Raised ridges in rock have been found in numerous occasions by the rover. Usually these ridges are formed by the accumulation of minerals that solidify inside cracks. As these minerals form, they become more resistant to erosion than the rock they form in. Over time, the softer rock erodes away, producing interwoven veins of bright minerals that can be used by geologists to understand when and how the rock formed.
In addition to desecration cracks, Old Soaker appears to also have fractures that were infilled with veins of other minerals through processes involving a plentiful supply of liquid water, creating an open geological book for eons of formation process.
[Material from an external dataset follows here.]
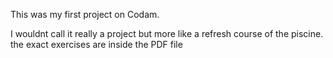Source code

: This was my first project on Codam.

I wouldnt call it really a project but more like a refresh course of the piscine.
the exact exercises are inside the PDF file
"If these are indeed mud cracks, they fit well with the context of what we're seeing in the section of Mount Sharp Curiosity has been climbing for many months," said Ashwin Vasavada, Curiosity Project Scientist of NASA's Jet Propulsion Laboratory in Pasadena. "The ancient lakes varied in depth and extent over time, and sometimes disappeared. We're seeing more evidence of dry intervals between what had been mostly a record of long-lived lakes."
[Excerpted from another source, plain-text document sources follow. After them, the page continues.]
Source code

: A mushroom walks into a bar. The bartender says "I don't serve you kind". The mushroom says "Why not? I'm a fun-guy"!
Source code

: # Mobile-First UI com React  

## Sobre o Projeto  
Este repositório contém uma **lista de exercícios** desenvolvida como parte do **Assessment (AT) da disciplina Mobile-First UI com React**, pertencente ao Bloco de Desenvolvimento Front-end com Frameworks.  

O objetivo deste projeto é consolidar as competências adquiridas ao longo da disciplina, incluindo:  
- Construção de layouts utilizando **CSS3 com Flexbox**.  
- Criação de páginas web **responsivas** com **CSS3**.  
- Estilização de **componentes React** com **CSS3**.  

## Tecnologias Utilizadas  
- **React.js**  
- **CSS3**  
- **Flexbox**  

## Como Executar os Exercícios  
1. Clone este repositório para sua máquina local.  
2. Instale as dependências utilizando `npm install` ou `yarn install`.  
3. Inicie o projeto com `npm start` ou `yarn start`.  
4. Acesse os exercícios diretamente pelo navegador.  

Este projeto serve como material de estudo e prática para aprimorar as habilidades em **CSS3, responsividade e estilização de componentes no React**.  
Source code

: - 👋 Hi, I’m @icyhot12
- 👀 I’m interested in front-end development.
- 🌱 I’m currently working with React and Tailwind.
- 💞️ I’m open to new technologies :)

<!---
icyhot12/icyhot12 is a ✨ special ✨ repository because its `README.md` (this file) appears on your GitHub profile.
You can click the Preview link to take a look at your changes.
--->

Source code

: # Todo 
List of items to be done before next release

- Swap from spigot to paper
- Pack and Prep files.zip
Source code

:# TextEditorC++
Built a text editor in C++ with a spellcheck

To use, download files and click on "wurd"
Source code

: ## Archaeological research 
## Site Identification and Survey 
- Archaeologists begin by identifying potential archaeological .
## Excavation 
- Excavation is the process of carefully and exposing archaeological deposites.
Since landing in 2012, Curiosity has added an incredible amount of information to our knowledge of the Red Planet's once wet and potentially habitable past — this very Earth-like discovery of cracked mud is yet another strangely familiar geological find that proves liquid water persisted for long periods on ancient Mars. But did water and the chemicals necessary for life persist long enough for a basic Martian biology to evolve? That tantalizing question remains unanswered, for now.